Not everyone who jumps a fence or walks past a “don’t go past this point” sign is quite so consciously destructive, of course. Some just don’t notice their surroundings. I’ve seen a photographer step off a trail (past a warning sign) and set up their tripod, and in the process tread directly on top of a trillium bloom - a beautiful, fairly rare flower that’s actually a protected species in Washington State. When I pointed it out, her response was “Chill out. It’s just a flower. There are others.” which rather neatly demonstrated her complete lack of understanding.

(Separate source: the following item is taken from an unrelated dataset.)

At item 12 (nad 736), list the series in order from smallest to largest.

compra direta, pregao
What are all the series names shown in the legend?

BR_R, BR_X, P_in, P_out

And that’s what makes it hard to judge. You come across a fence, or warning sign, and unless you really understand why the barrier to your entry is there, you can’t possibly judge whether you’ll cause damage, or suffer some harm. To you, it looks like field full of crops, but what you don’t notice is that the field has just been sprayed with some hazardous chemical. Or, perhaps, it looks like a tranquil field of clover, but you don’t notice the bee hives placed there this morning, filled with stressed out bees. You step off the path in a cultivated garden, careful not to step on any plants, but your footprint compresses the roots of a delicate plant. There’s no way to enumerate the risks, and that’s why it’s unwise to second guess the the person who placed the barrier, who almost certainly understands why it was placed better than you do.
Finally, there’s the very real harm inflicted on the psyche of the owner, who has a not unreasonable expectation of privacy and control over his/her property. I think Walter Baron sums this up nicely in this comment. It’s easy to dismiss the discomfort of others, but I think it’s very wrong to do so.
The argument’s been raised that it’s not possible to practice photography without being invasive and destructive, both in the physical and cultural sense. While that might be true in the most nit-picky sense (everything we do causes damage somewhere) I think that if we go around justifying our destruction by claiming it’s all in the service of Art, our disregard for things will show in our art. And I don’t think that’s good.